Since email is already such an effective marketing tool — and it’s most customers’ preferred marketing channel — it doesn’t take a ton of effort to integrate your existing email marketing efforts with your new CXM strategy.

The best way to integrate your email marketing and CXM strategies is simply to expand the types of emails you send. Some great emails to add to your roster include

Welcome emails,

Meet the Team emails,

Confirmation emails,

Order Update emails, 

Thank You emails,

Reminder emails,

Incentives and/or discount emails, and

Feedback and/or survey emails. 

While you’re expanding your email marketing efforts, don’t forget to go back to basics. 

All email marketing efforts — combined with CXM or not — should always adhere to email marketing best practices. Personalization, anti-spam compliance, and a strong opt-in/opt-out process, for example, should remain top of mind. 

By sending emails that better prioritize customer engagement, satisfaction, and experience, adding CXM to your existing email marketing should be a minimally invasive process with maximally beneficial results. 

Wrap Up

If your eCommerce business is considering developing a Customer Experience Management strategy, then congratulations! Your customers would be thrilled to know that your brand is making strides to improve customer engagement, satisfaction, and experience. 

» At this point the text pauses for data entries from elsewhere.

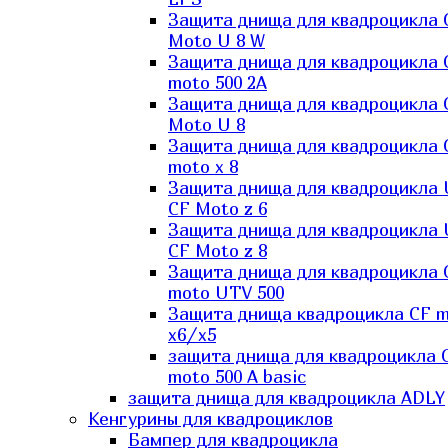
Защита днища для квадроцикла 
Moto U 8 W
Защита днища для квадроцикла 
moto 500 2A
Защита днища для квадроцикла 
Moto U 8
Защита днища для квадроцикла 
moto x 8
Защита днища для квадроцикла
CF Moto z 6
Защита днища для квадроцикла
CF Moto z 8
Защита днища для квадроцикла 
moto UTV 500
Защита днища квадроцикла СF 
x6/x5
защита днища для квадроцикла 
moto 500 A basic
защита днища для квадроцикла ADLY
Кенгурины для квадроциклов
Бампер для квадроцикла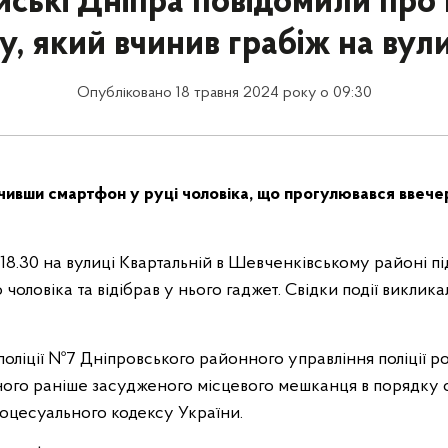
йські Дніпра повідомили про 
у, який вчинив грабіж на вули
Опубліковано 18 травня 2024 року о 09:30
чивши смартфон у руці чоловіка, що прогулювався ввечер
 18.30 на вулиці Квартальній в Шевченківському районі 
 чоловіка та відібрав у нього гаджет. Свідки події виклика
 поліції №7 Дніпровського районного управління поліції 
ного раніше засудженого місцевого мешканця в порядку с
оцесуального кодексу України.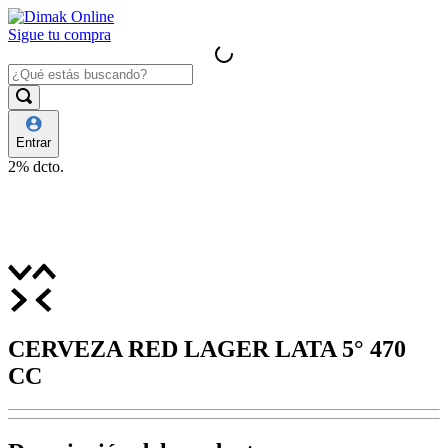
Sigue tu compra
Entrar
2%
dcto.
CERVEZA RED LAGER LATA 5° 470
CC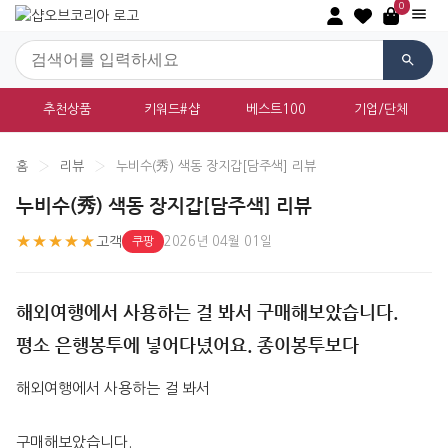
0
추천상품
키워드#샵
베스트100
기업/단체
홈
›
리뷰
›
누비수(秀) 색동 장지갑[담주색] 리뷰
누비수(秀) 색동 장지갑[담주색] 리뷰
★★★★★
고객
2026년 04월 01일
쿠팡
해외여행에서 사용하는 걸 봐서 구매해보았습니다.
평소 은행봉투에 넣어다녔어요. 종이봉투보다
해외여행에서 사용하는 걸 봐서
구매해보았습니다.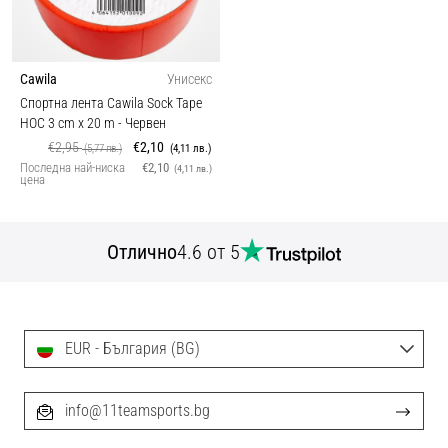
Cawila
Унисекс
Спортна лента Cawila Sock Tape
HOC 3 cm x 20 m
- Червен
€2,95
€2,10
(5,77 лв.)
(4,11 лв.)
Последна най-ниска
€2,10
(4,11 лв.)
цена
Отлично
4.6 от 5
EUR - България (BG)
info@11teamsports.bg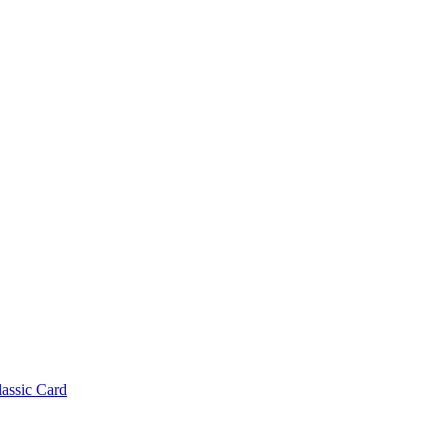
lassic Card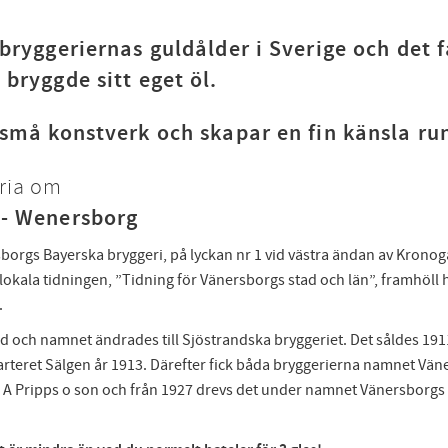
 bryggeriernas guldålder i Sverige och det 
 bryggde sitt eget öl.
 små konstverk och skapar en fin känsla ru
ria om
 - Wenersborg
gs Bayerska bryggeri, på lyckan nr 1 vid västra ändan av Kronoga
okala tidningen, ”Tidning för Vänersborgs stad och län”, framhöll hu
.
and och namnet ändrades till Sjöstrandska bryggeriet. Det såldes 19
arteret Sälgen år 1913. Därefter fick båda bryggerierna namnet Vän
J A Pripps o son och från 1927 drevs det under namnet Vänersborgs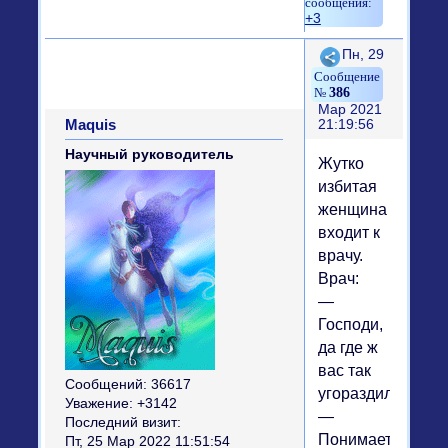
+3
Поделиться
Пн, 29
386
Мар 2021
Maquis
21:19:56
Научный руководитель
Жутко
избитая
женщина
входит к
врачу.
Врач:
—
Господи,
да где ж
вас так
Сообщений:
36617
угораздило?
Уважение:
+3142
—
Последний визит:
Понимаете,
Пт, 25 Мар 2022 11:51:54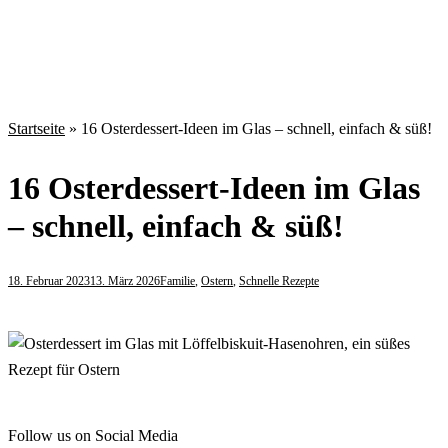
Startseite
»
16 Osterdessert-Ideen im Glas – schnell, einfach & süß!
16 Osterdessert-Ideen im Glas
– schnell, einfach & süß!
18. Februar 2023
13. März 2026
Familie
,
Ostern
,
Schnelle Rezepte
Follow us on Social Media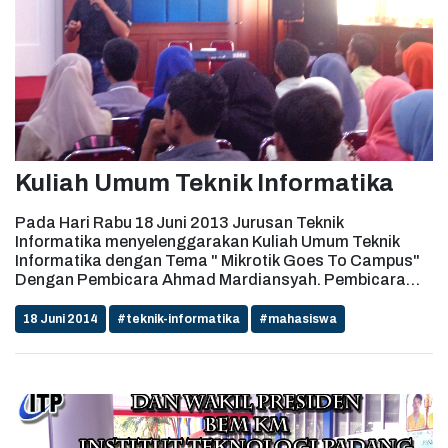
Kuliah Umum Teknik Informatika
Pada Hari Rabu 18 Juni 2013 Jurusan Teknik
Informatika menyelenggarakan Kuliah Umum Teknik
Informatika dengan Tema " Mikrotik Goes To Campus"
Dengan Pembicara Ahmad Mardiansyah. Pembicara
yang sudah memiliki Sertifikat Jaringan Komputer
Internasional Seperti CCNA, SCSA, SCNA, RHCT,
18 Juni 2014
#teknik-informatika
#mahasiswa
MTCWE, MTCRE, Certified Mikrotik Trainer. ...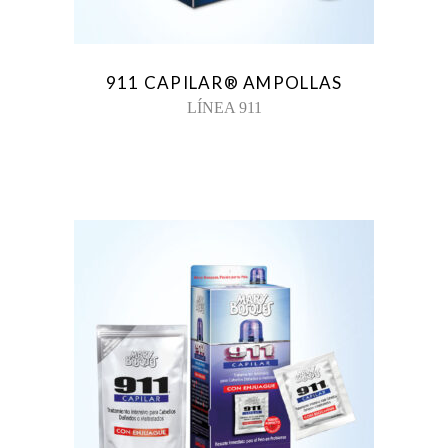
911 CAPILAR® AMPOLLAS
LÍNEA 911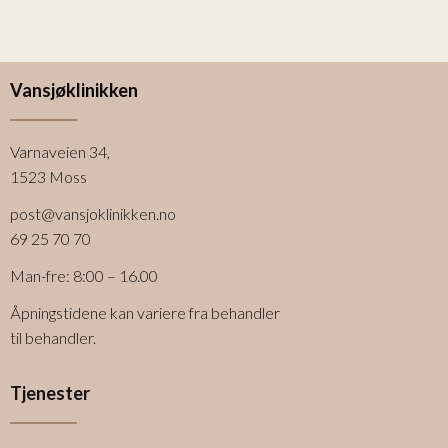
Vansjøklinikken
Varnaveien 34,
1523 Moss
post@vansjoklinikken.no
69 25 70 70
Man-fre: 8:00 – 16.00
Åpningstidene kan variere fra behandler
til behandler.
Tjenester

Before committing to any aspect of a CXM strategy, there are a number of considerations to evaluate beforehand. 

Do you know and understand your customer’s characteristics? 

Do you have a clear understanding of your brand’s unique customer/buyer’s journey?

Have you explored your customer preferences through analytics? 

Have you solicited customer opinions, feedback, or reviews? 

Do you understand how CXM can integrate into your existing strategies like email marketing?

If you can answer a resounding “Yes!” to the following questions, then it’s time to put CXM in your development pipeline, upgrade your email marketing strategies, and refocus your brand around your customer’s needs.